Thanks for the reply Ivor.

They want 750 + vat to carry out the calculations at tell me how deep to go. As I've never done this before I wanted a firm idea on how deep to dig the trench. My initial thought that this cost was going to be around £300 but 750 was a surprise. My guess is they might use software, tell the software that I live in Market Rasen to know the soil type and condition, let the software know I'm building brick on the outside and concrete block on the inside with a cavity, and from there it would spit out how deep I need to go.

My soil is clayee and dense. My thoughts were that I need to go down at least 450mm for the frost protection, an the maybe a further 1m for the concrete. I was going to make the trench 600mm wide so I guess that's going to be loads of concrete which I don't mind if that is where I need to go.

The summerhouse is going to be 7m x 4.2m x 2.5m high with a sloped roof.

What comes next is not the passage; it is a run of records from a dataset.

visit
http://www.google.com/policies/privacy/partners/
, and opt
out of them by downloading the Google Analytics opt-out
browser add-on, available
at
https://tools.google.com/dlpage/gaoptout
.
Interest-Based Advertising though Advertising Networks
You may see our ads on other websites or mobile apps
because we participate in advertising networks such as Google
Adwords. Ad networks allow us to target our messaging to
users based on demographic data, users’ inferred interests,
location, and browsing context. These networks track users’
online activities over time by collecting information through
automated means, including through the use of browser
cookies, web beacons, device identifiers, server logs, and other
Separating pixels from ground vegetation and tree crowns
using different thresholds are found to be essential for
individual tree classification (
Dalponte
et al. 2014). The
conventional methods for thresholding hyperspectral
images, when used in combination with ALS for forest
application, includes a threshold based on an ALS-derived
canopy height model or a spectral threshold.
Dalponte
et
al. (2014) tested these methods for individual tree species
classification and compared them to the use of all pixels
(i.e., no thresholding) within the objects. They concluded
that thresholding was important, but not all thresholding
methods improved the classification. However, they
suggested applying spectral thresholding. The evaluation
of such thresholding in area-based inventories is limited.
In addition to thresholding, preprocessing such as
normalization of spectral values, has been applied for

I'll start off as you say with a dig and see exactly what I have.

Again, appreciate your input, its valuable to me.

Sean
Honestly and bluntly, how do you think a supposed expert with a computer could possibly know more about your soil than you could find out for yourself with a spade?

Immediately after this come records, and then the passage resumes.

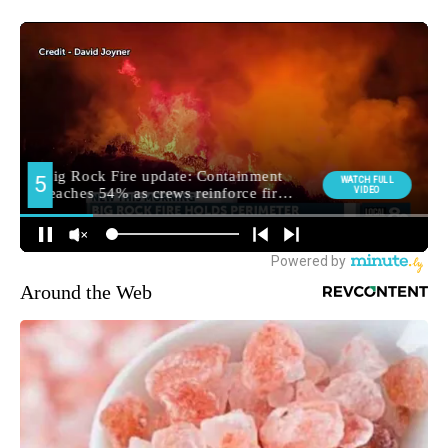
Around the Web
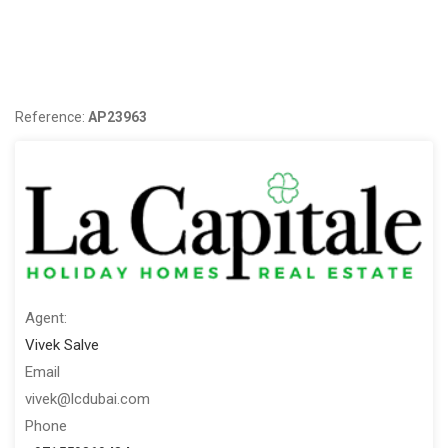
With over eight 8 Sales Achievement Awards and many
Marketing Awards; La Capitale is one of the leading brands in
Dubai Real Estate Industry. Focusing primarily on mid to high-
end properties in Dubai, we offer a large portfolio of luxury
Reference:
AP23963
apartments and villas for sale and rent in prime communities.
Agent:
Vivek Salve
Email
vivek@lcdubai.com
Phone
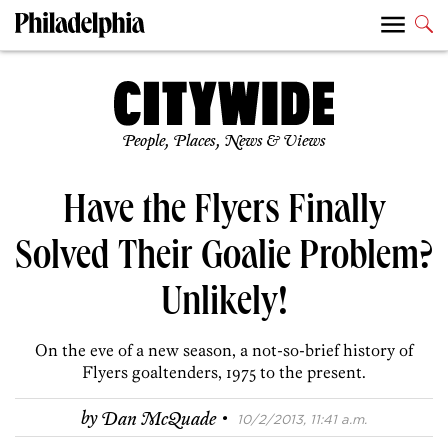
People, Places, News & Views
Have the Flyers Finally
Solved Their Goalie Problem?
Unlikely!
On the eve of a new season, a not-so-brief history of
Flyers goaltenders, 1975 to the present.
·
by
Dan McQuade
10/2/2013, 11:41 a.m.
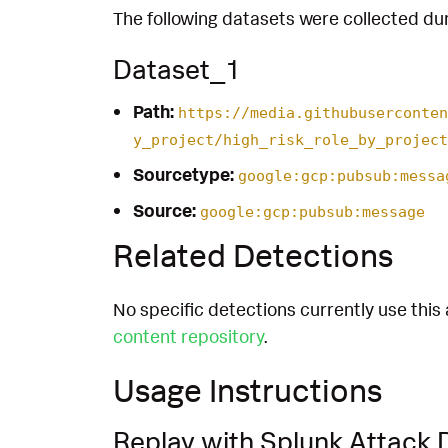
The following datasets were collected dur
Dataset_1
Path:
https://media.githubuserconten
y_project/high_risk_role_by_project
Sourcetype:
google:gcp:pubsub:messa
Source:
google:gcp:pubsub:message
Related Detections
No specific detections currently use this 
content repository
.
Usage Instructions
Replay with Splunk Attack 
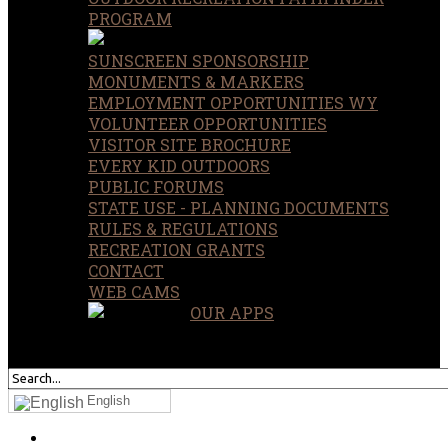
PROGRAM
SUNSCREEN SPONSORSHIP
MONUMENTS & MARKERS
EMPLOYMENT OPPORTUNITIES WY
VOLUNTEER OPPORTUNITIES
VISITOR SITE BROCHURE
EVERY KID OUTDOORS
PUBLIC FORUMS
STATE USE - PLANNING DOCUMENTS
RULES & REGULATIONS
RECREATION GRANTS
CONTACT
WEB CAMS
OUR APPS
SEARCH
OUR SITE
English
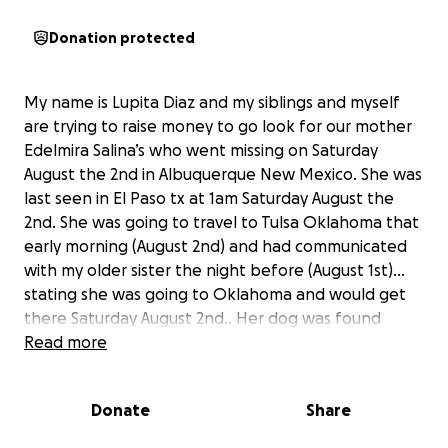
Donation protected
My name is Lupita Diaz and my siblings and myself
are trying to raise money to go look for our mother
Edelmira Salina’s who went missing on Saturday
August the 2nd in Albuquerque New Mexico. She was
last seen in El Paso tx at 1am Saturday August the
2nd. She was going to travel to Tulsa Oklahoma that
early morning (August 2nd) and had communicated
with my older sister the night before (August 1st)…
stating she was going to Oklahoma and would get
there Saturday August 2nd.. Her dog was found
Saturday morning at around 9am in a Car lot on the
Read more
corner of lomas and alcatraz in Albuquerque New
Mexico with some of her belongings scattered on
Donate
Share
the street and shoved Under a car. We need help
with funds to travel to and our stay in Albuquerque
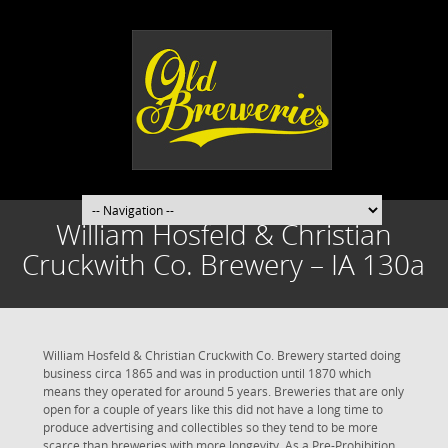
William Hosfeld & Christian
Cruckwith Co. Brewery – IA 130a
William Hosfeld & Christian Cruckwith Co. Brewery started doing
business circa 1865 and was in production until 1870 which
means they operated for around 5 years. Breweries that are only
open for a couple of years like this did not have a long time to
produce advertising and collectibles so they tend to be more
scarce than breweries with more longevity. As a Pre-Prohibition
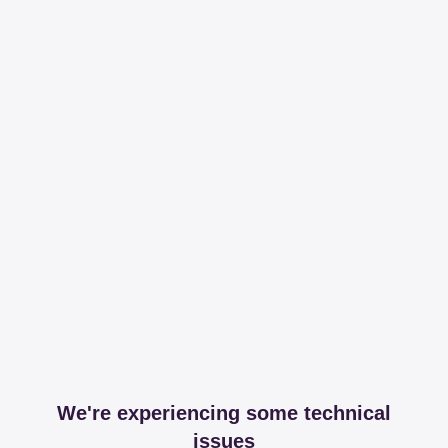
We're experiencing some technical
issues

Use common sense, just look at it for yourself.

Have you ever seen the first thing that happens before farmland gets houses built on it? They dig trenches, all over the place, to see what's there. You can often see them on Google Earth, they look like caterpillars all over the field from above. Here's a photo of a field from 2007 with the present day roads overlaid on it...

Newbuild.jpg


If you're building one storey high then you don't need to worry too much. Remember that builders commonly build 3 or 4 storeys using the same technique. A lot of it is common sense rather than some scientific calculation, you have loads of safety margin.

The one and only thing that will guarantee failure is if you build on anything black. Only build on clean subsoil, not on anything that has any biology going on in it.

I used 40cm of concrete in whatever grade the concrete company said was OK for foundations, I can't even remember the grade. A builder would have probably used less depth. You also have the option of just filling it to just below ground level. It costs a little more than building up with brick or block, but it saves massive amounts of labour and gives you a ridiculously strong foundation, way beyond anything you could ever calculate. I didn't want to as mine includes a number of pipes passing through, so I needed to carefully set them out and build lintels over them. Otherwise I would definitely have fully filled it, it was horrible scrambling around in the trench building up to ground level.

Once you get the base for the walls you'll need to dig out the floor. In my case I just dug out by hand, with a wheelbarrow and ramps. It really didn't take long. I didn't have enough space to get the digger back. For houses they normally clear the entire site down to floor base level first, then dig further down for the walls. But this won't make sense for a shed.